What limited work that has been done on the chemical analysis of plant shoots has shown that the uptake of an adequate supply of major, minor and beneficial trace elements occurs . The analytical results of this study show large differences in uptake between plants grown in substrates with and without the biofertilizer amendment. Both Brassica napus (Oil Seed Rape) and Salix viminalis (Osier Willow) showed these differences. As a very large growth enhancement is always seen in those plants grown in substrates amended with the biofertilizer it would appear logical to conclude that homeostasis is playing a major role and that the nutrient uptake is controlled by this behaviour.
Recent research in the Cambridge laboratory has been directed towards the identification of the microbial organisms that cause the nitrification in the biofertilizer amended substrates. A time-course experiment was made to observe populations of ammonium oxidizing bacteria and/or archaeal prokaryotes using B. napus in plant pots. A local sandy soil low in plant nutrents was used as a substrate. This substrate was amended with the biofertilizer and manure was used as a control in the same ratio of amendment to soil. Using molecular biological methods three species of ammonium oxidizing Crenarchaeota have been discovered. Dilutions of the extracted soil DNA were used as templates in polymerase chain reactions (PCR) using primers targeted to conserve portions of the ammonia oxidizing genes . It is interesting to note that no bacterial nitrifiers have, so far, been found. This feature is consistent with other work that finds that prokaryotes from the kingdom Archea, the Crenarchae, are now known to be commonly occurring soil nitrifying micro-organisms and that Archaea predominate among ammonia-oxidizing prokaryotes in soils .
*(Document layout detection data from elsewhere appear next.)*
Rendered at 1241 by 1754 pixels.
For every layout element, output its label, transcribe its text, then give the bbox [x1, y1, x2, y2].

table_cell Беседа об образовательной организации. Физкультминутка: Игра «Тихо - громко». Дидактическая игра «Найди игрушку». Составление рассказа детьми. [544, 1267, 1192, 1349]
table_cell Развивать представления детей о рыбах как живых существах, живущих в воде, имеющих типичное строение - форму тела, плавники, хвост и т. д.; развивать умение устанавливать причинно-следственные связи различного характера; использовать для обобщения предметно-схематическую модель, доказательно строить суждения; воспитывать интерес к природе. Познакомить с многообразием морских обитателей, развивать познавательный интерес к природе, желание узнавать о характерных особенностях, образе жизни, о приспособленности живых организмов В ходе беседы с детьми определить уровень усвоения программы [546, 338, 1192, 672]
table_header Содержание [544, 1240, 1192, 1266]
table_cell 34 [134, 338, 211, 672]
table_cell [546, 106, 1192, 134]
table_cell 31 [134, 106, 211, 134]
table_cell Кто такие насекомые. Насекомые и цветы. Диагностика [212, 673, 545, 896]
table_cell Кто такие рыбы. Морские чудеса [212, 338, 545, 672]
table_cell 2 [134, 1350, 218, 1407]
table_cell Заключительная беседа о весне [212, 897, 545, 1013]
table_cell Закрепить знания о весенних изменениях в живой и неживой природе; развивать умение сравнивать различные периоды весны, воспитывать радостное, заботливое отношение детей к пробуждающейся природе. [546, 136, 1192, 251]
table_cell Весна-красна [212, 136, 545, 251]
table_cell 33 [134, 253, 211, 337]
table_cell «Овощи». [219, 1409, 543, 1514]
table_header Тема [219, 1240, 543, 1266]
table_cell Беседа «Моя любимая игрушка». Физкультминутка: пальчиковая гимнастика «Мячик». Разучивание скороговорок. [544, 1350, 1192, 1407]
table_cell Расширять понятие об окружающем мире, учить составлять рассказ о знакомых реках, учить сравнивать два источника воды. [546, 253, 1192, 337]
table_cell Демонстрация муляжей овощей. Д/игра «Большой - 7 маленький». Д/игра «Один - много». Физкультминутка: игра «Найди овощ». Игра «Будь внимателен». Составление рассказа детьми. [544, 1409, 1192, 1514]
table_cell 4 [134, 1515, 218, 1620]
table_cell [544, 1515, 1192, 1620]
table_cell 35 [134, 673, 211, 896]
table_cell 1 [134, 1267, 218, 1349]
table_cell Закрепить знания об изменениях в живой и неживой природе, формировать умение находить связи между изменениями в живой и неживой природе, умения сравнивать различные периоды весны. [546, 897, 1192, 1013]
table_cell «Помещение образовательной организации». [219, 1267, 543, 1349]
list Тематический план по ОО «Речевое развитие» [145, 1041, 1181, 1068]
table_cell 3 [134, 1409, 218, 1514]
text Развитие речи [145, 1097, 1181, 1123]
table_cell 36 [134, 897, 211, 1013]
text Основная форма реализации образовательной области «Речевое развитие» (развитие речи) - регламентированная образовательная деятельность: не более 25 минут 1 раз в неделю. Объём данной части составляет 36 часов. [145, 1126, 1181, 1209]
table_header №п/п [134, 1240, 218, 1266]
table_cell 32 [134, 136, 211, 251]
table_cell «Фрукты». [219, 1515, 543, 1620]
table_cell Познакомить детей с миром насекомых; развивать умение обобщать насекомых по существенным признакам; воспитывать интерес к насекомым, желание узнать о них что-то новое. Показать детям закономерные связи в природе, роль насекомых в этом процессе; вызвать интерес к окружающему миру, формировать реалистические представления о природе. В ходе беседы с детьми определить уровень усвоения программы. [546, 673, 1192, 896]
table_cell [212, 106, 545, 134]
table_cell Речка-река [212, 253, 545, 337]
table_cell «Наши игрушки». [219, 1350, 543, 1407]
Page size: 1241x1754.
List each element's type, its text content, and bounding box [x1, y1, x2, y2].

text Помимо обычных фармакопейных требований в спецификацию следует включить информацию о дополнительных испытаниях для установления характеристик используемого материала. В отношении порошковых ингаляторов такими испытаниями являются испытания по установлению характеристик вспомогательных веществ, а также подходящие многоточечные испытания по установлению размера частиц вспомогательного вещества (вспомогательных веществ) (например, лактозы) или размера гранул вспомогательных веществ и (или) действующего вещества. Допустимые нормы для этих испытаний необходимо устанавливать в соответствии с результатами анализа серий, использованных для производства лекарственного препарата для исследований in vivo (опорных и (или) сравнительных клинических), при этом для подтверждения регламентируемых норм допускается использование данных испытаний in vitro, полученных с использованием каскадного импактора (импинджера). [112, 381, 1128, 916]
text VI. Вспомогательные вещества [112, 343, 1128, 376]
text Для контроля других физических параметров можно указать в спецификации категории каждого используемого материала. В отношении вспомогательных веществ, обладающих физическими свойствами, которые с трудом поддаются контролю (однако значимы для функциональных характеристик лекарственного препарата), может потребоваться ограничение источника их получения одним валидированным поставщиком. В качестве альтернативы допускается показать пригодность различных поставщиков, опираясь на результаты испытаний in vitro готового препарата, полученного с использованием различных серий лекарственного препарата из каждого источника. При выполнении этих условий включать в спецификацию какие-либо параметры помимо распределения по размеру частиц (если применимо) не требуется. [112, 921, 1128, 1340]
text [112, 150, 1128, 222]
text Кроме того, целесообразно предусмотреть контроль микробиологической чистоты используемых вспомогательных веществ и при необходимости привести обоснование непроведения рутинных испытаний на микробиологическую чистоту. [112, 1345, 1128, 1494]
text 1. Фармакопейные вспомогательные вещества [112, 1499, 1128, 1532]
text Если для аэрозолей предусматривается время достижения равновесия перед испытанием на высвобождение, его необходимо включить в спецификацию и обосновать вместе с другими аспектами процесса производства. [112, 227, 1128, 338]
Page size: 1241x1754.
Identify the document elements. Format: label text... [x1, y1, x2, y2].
It is now clear that use of the biofertilizer will allow marginal land, as well as waste sites, to be cultivated in many parts of the World. Those countries that have suitable zeolitic tuff resources will be in a position to make the biofertilizer at far less expense than importing chemical fertilizers. The application rate of the biofertilizer depends on the soil and plant type involved and this, at present, is still undergoing development.